I want to ask you about this other track, "Bourgeois." There's a section that goes, "Darling, you never know / It started years ago / When you're less than kind of done." And then it goes to say, "They give you almost everything / You believed almost anything / And you'll learn from all of us / When your time is up."
MARS: I think it's a song that we could only write for this album. It took us time to go far from where we grew up, which was Versailles, and to have a very honest song about it. Just to sing the word "bourgeois," for us is really traumatizing. We [haven't played the song] in France yet, and I'm not sure how people will respond to it. I'm not sure if they will embrace it or if they will, how do you say, tilt their heads down, just be ashamed.
It will have a lot of political meaning there, of course.
MARS: You know, growing up in Versailles is like growing up in a museum, and the people living there are almost the security. You know, everything great was in the past and there is no room for anything else; any kind of [new] music is noise. At the same time, it's where the revolution came to with this idea. So when we sing, "You'll learn from all of us when your time's up," that's sort of the 2013 sans-culottes.
I've heard Parisians who've grown up there sometimes say, "Oh, it's one big museum." But at the same time, in your lyrics and in your music, nothing could be more modern.
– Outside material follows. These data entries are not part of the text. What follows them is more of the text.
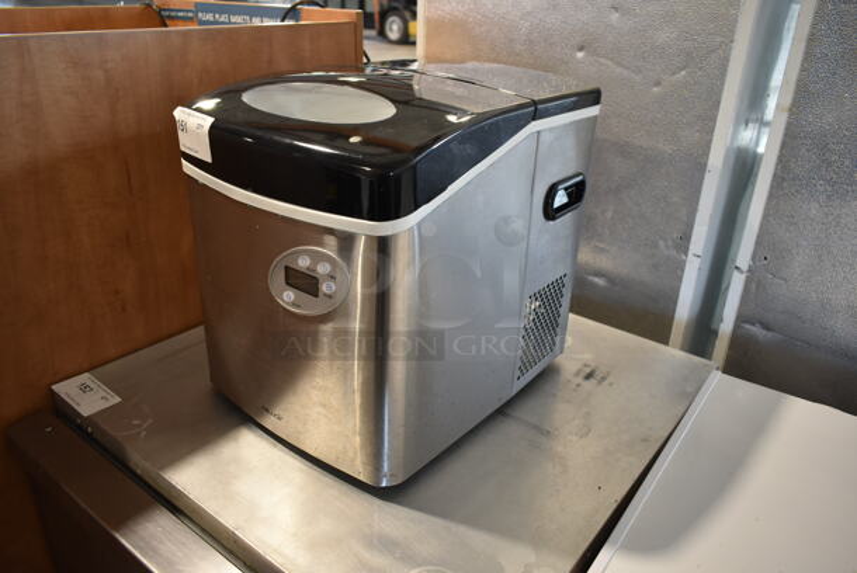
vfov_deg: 48.0
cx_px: 428
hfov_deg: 67.3
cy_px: 286
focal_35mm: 27
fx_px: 643
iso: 500
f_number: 3.5
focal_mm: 18
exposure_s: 1/30
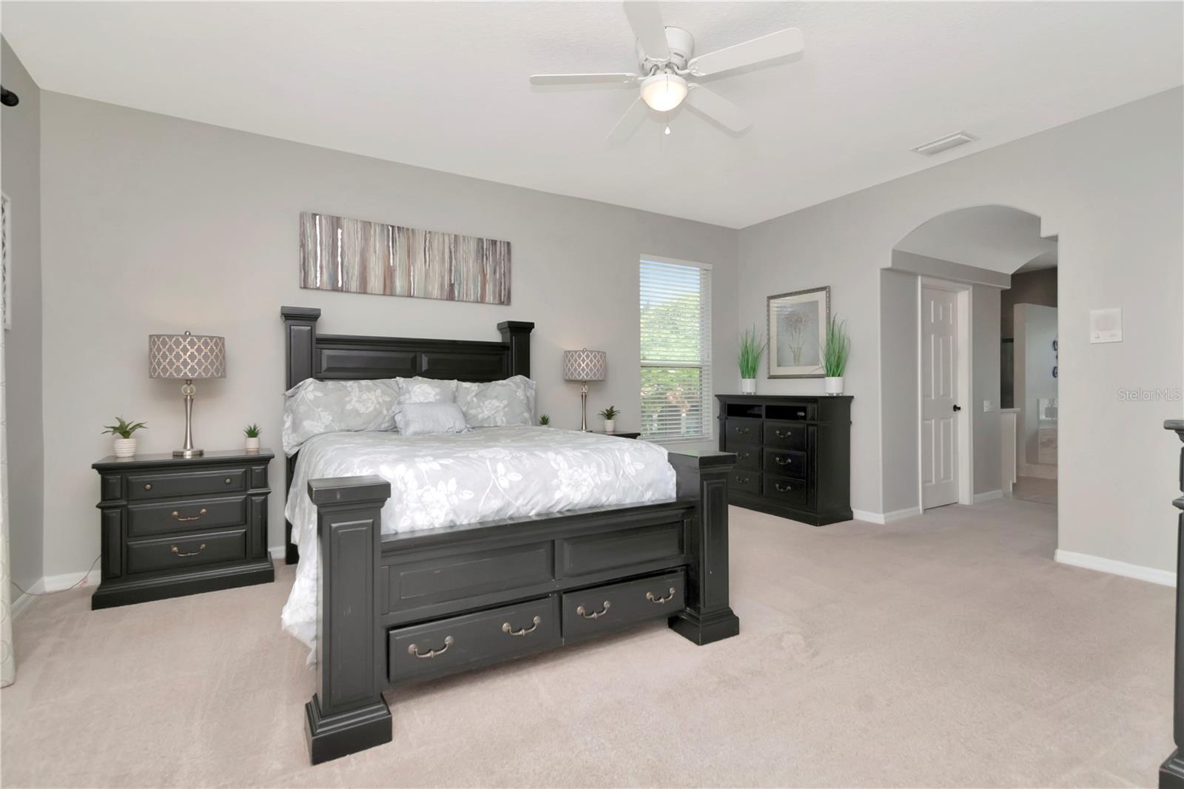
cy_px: 394
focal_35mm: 16
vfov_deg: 72.0
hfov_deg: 95.0
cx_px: 592
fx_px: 543
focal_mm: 11
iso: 640
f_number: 8
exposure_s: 1/200
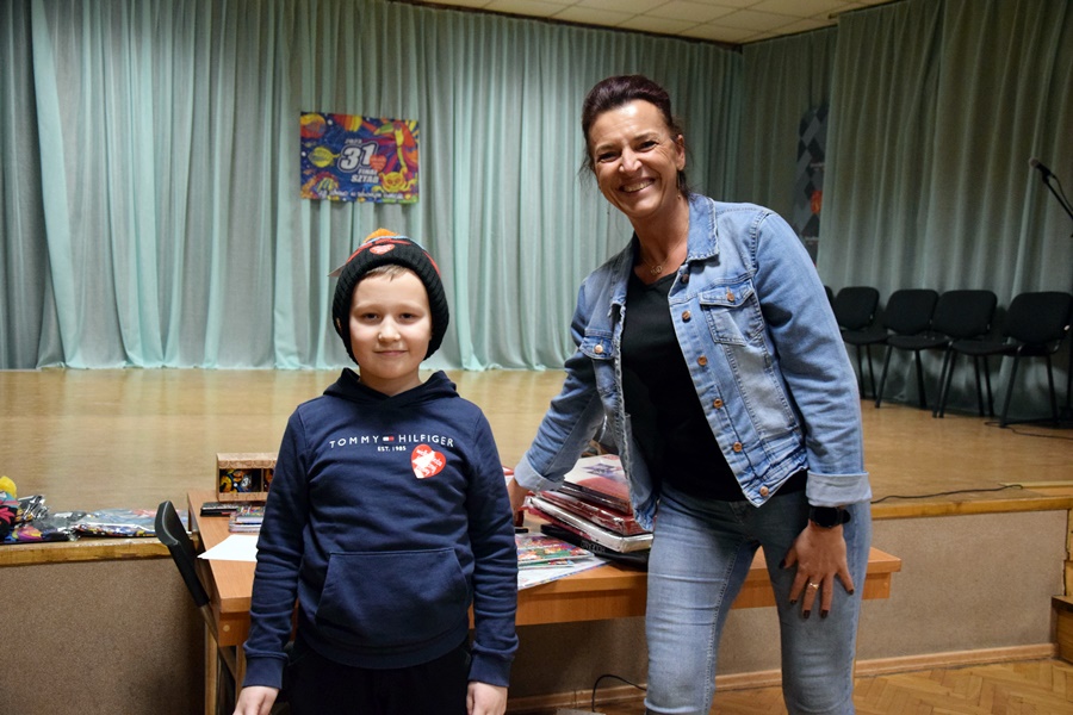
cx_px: 536
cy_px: 358
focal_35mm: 38
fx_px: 1118
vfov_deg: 35.5
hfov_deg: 51.3
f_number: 4.5
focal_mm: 25
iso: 3200
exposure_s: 1/100
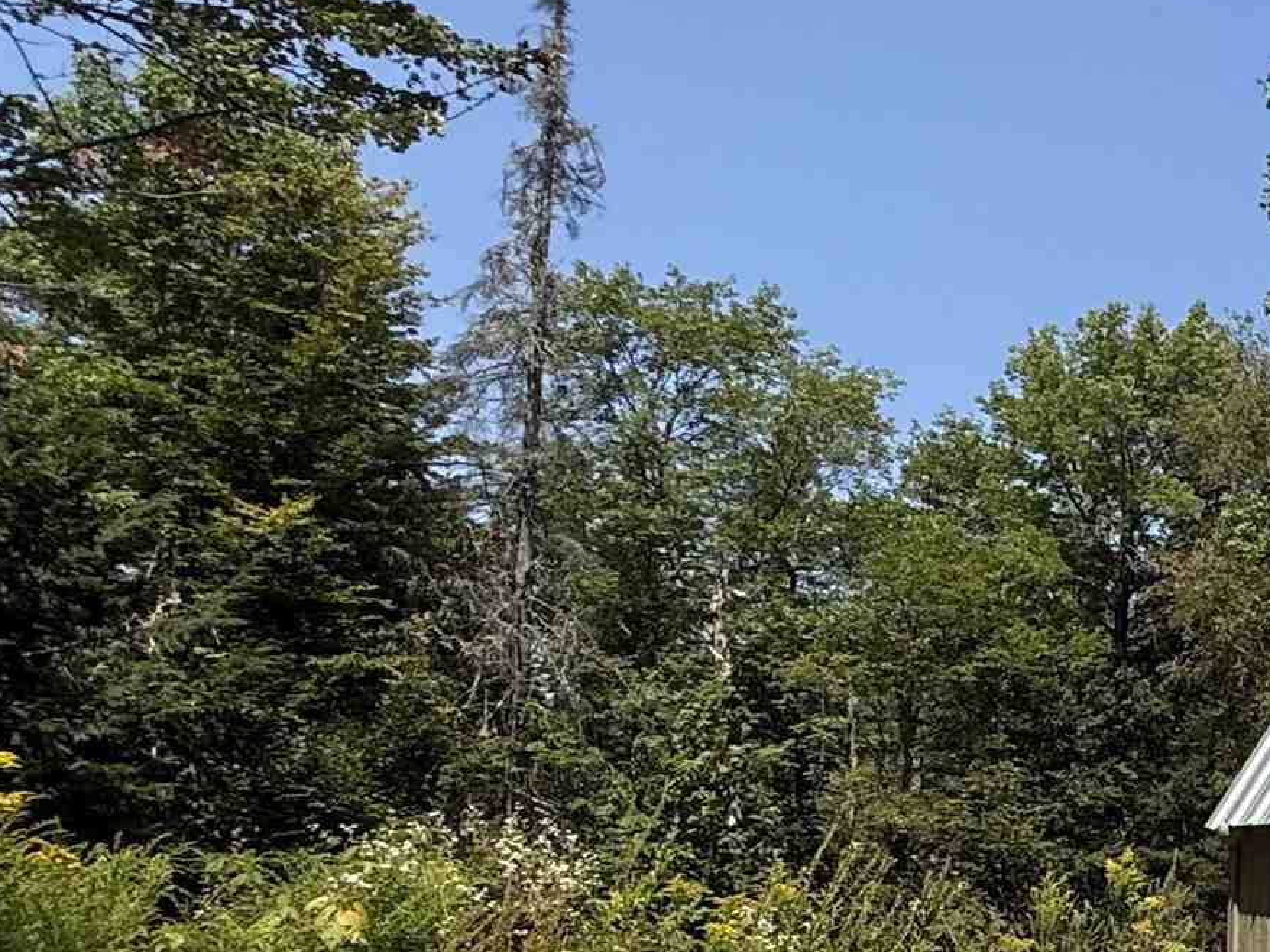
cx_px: 1891
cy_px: 770
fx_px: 1797
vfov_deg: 29.0
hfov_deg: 27.4
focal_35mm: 49
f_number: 2.2
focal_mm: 2.22
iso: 50
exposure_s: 1/2092
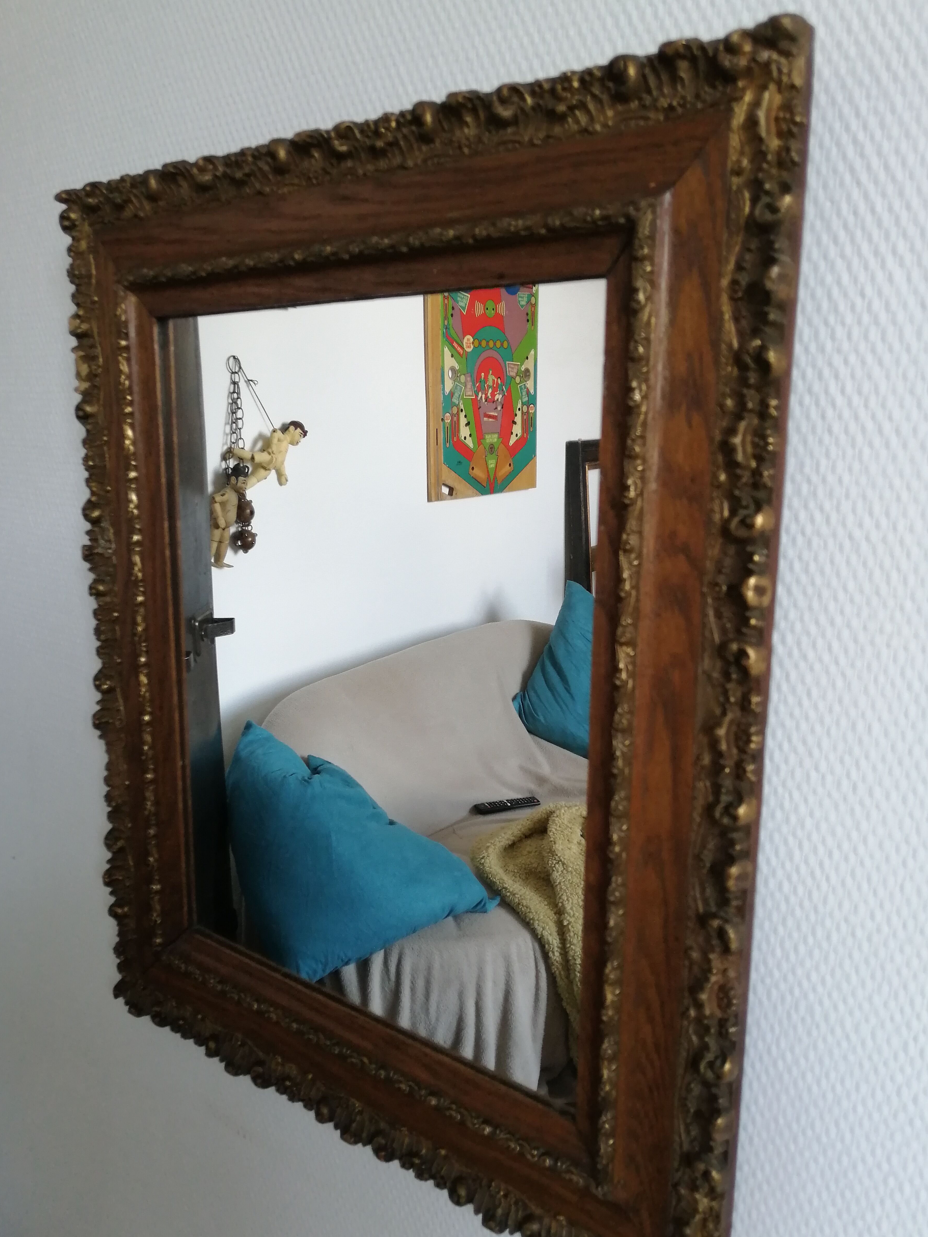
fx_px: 1037
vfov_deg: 61.6
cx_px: 471
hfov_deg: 48.2
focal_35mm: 29
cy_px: 647
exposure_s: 1/50
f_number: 1.8
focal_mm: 3.96
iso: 200
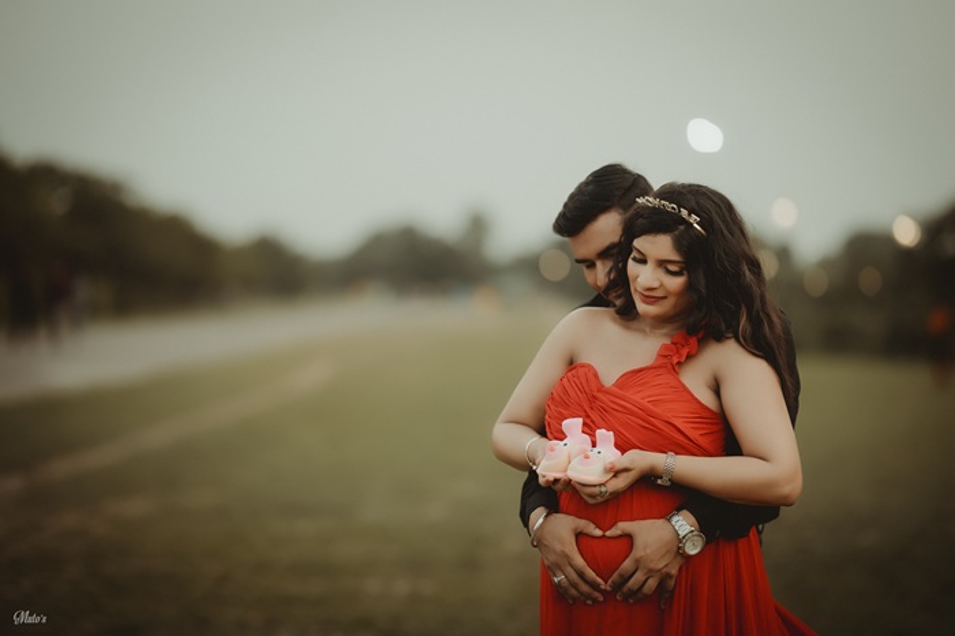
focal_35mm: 85
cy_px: 318
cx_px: 478
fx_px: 2254
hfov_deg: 23.9
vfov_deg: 16.1
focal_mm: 85
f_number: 1.4
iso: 160
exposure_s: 1/160
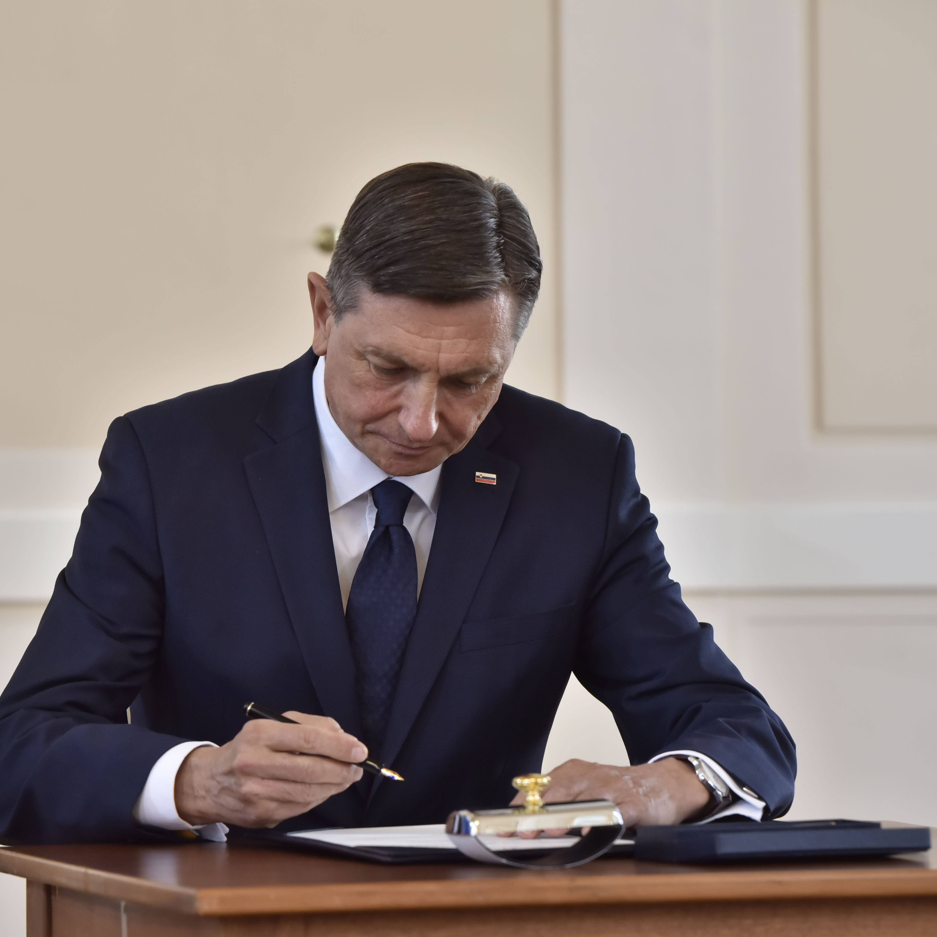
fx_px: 5298
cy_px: 470
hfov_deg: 10.1
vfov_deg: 10.1
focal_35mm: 173
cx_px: 371
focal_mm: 135
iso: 1000
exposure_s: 1/200
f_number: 5.6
There's nothing, I think, comfortable. In fact, it's searching. It's restless.
BRANCOWITZ: I think you're right. I mean, "bourgeois" is kind of a forbidden word in rock 'n' roll, you know? And the way we sing it as a chorus is something that is very magnetic for us. The things that you are not supposed to do — we are always attracted to that. And so I guess, yeah, lyrically and even sonically, you can feel this tension and the wish to cross this frontier land to find new territories. That's what makes it all interesting. We work so hard in the studio; it's so painful for us. The only way to make it worthwhile is the fact that maybe behind the mountain there's some kind of new tropical fruit we don't know the taste of. That's what keeps us going.